What happens when you leak stolen bank data to the Dark Web? Bitglass experiment..

Your details have been stolen, now what happens next? Bitglass finds out in a new experiment.

One leaked credential is all it can take for a swarm of cyber attackers to grab and exploit such data on the Dark Web in a matter of days, researchers have found.

The Dark Web is a fraction of space in the Deep Web, an area of the Internet which is hidden by today’s search engines. This area is most commonly associated with the illegal trade of items including drugs and weaponry, it also hosts forums in which cyber attackers leak data and sell information stolen in data breaches.

On Wednesday, cloud security firm Bitglass unveiled the results of the company’s second “Where’s Your Data” experiment, a yearly exploration of the state of the Dark Web — and where stolen data goes.
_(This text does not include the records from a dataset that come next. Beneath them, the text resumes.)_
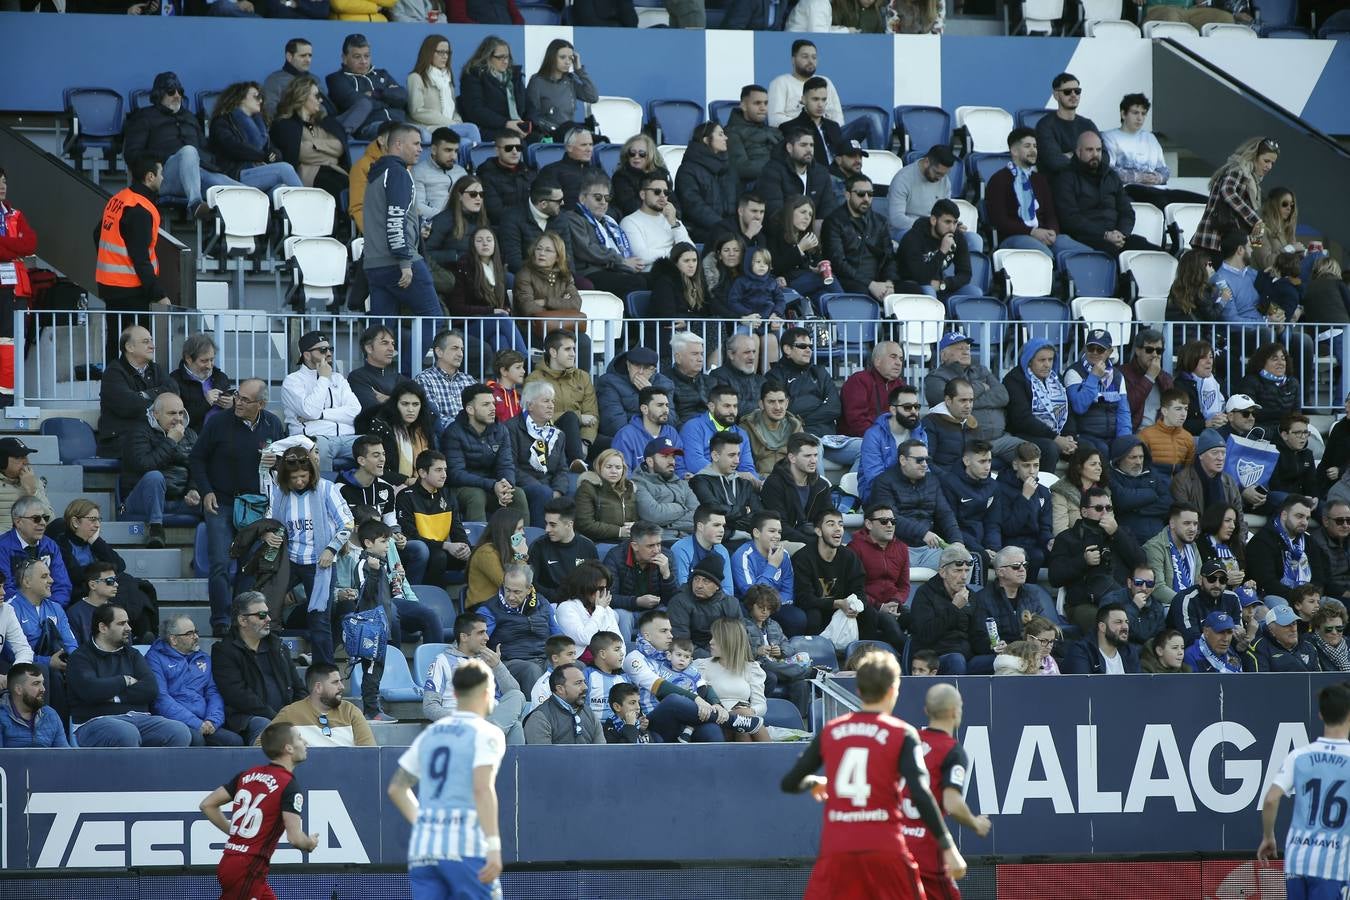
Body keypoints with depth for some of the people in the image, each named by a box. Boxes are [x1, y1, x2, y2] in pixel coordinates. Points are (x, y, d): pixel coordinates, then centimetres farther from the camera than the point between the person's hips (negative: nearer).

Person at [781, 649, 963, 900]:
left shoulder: (830, 731, 9)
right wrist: (947, 847, -9)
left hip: (836, 847, 2)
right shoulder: (903, 734, 0)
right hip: (885, 848, -2)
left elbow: (789, 783, 12)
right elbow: (920, 794, -11)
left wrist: (814, 783, 36)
Under the name “Project Cumulus,” the security team created an online persona for an imaginary employee of a fictitious bank, and then pretended the employee’s Google Drive credentials had been stolen via a phishing campaign.

These dummy credentials were then leaked into the Dark Web, complete with a fake Google Drive account containing fake bank data, credit card numbers and work products.
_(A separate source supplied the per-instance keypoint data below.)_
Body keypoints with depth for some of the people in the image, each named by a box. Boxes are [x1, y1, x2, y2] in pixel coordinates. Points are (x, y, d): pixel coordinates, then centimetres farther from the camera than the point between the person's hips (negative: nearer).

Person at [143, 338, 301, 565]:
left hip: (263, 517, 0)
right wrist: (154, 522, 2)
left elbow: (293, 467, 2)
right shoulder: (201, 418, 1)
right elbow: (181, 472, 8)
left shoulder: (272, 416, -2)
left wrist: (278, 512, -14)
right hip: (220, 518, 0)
However, the team also embedded these files with Bitglass watermarks — which brands files with invisible watermarks that “ping” the firm with geo location data such as IP and country — which allowed the team to track when a file was opened or a login attempt and download took place.

In this year’s experiment, the researchers noticed an “immediate spike in activity” once the dummy files were leaked. In total, the team tracked over 1,400 visits to the fake credentials, in addition to the fictitious bank portal.

Out of the visits that were trackable, one in ten people attempted to log in to Google services using credentials from the fake file. In total, 94 percent of those who accessed the Google Drive account then uncovered the fake bank details contained within and chose to try their luck by visiting the bank portal.

Within the first 24 hours, there were, at least, five attempted bank portal logins.

In addition, 12 percent of visitors who accessed Google Drive attempted to download files with sensitive content, and several were able to crack the encryption placed on files after download.

The latest study revealed that those wandering the Dark Web who downloaded the tracked files came from over 30 countries across six continents. Those who decided to visit the fake bank Web portal — without the anonymity of Tor — mainly came from Russia (36 percent), as well as the US (16 percent), China (3.5 percent) and lastly Japan (2 percent).

The researchers note that in the first experiment, few cyber attackers bothered to cover their tracks using methods such as the Tor network. However, governments worldwide are now taking note of digital attacks — considering the rise of high-profile data breaches and hacktivism — and so are attempting to catch up and crack down on cyber criminals.

There is now an uptick in people using the deeper recesses of the Internet in tandem with surveillance-thwarting software such as Tor, VPNs and Tails — with 68 percent of all visitors to this experiment’s fake files coming from Tor — and so the research team acknowledge this makes exact geo location statistics difficult to establish.

Still, when a data breach occurs, it is not a one-time event. Information which is leaked online never truly vanishes, and not only this, but such data can spread to almost every country in the world in a short amount of time.

Nat Kausik, CEO of Bitglass commented:

“Our second data-tracking experiment reveals the dangers of reusing passwords and shows just how quickly phished credentials can spread, exposing sensitive corporate and personal data.
Organizations need a comprehensive solution that provides a more secure means of authenticating users and enables IT to quickly identify breaches and control access to sensitive data.”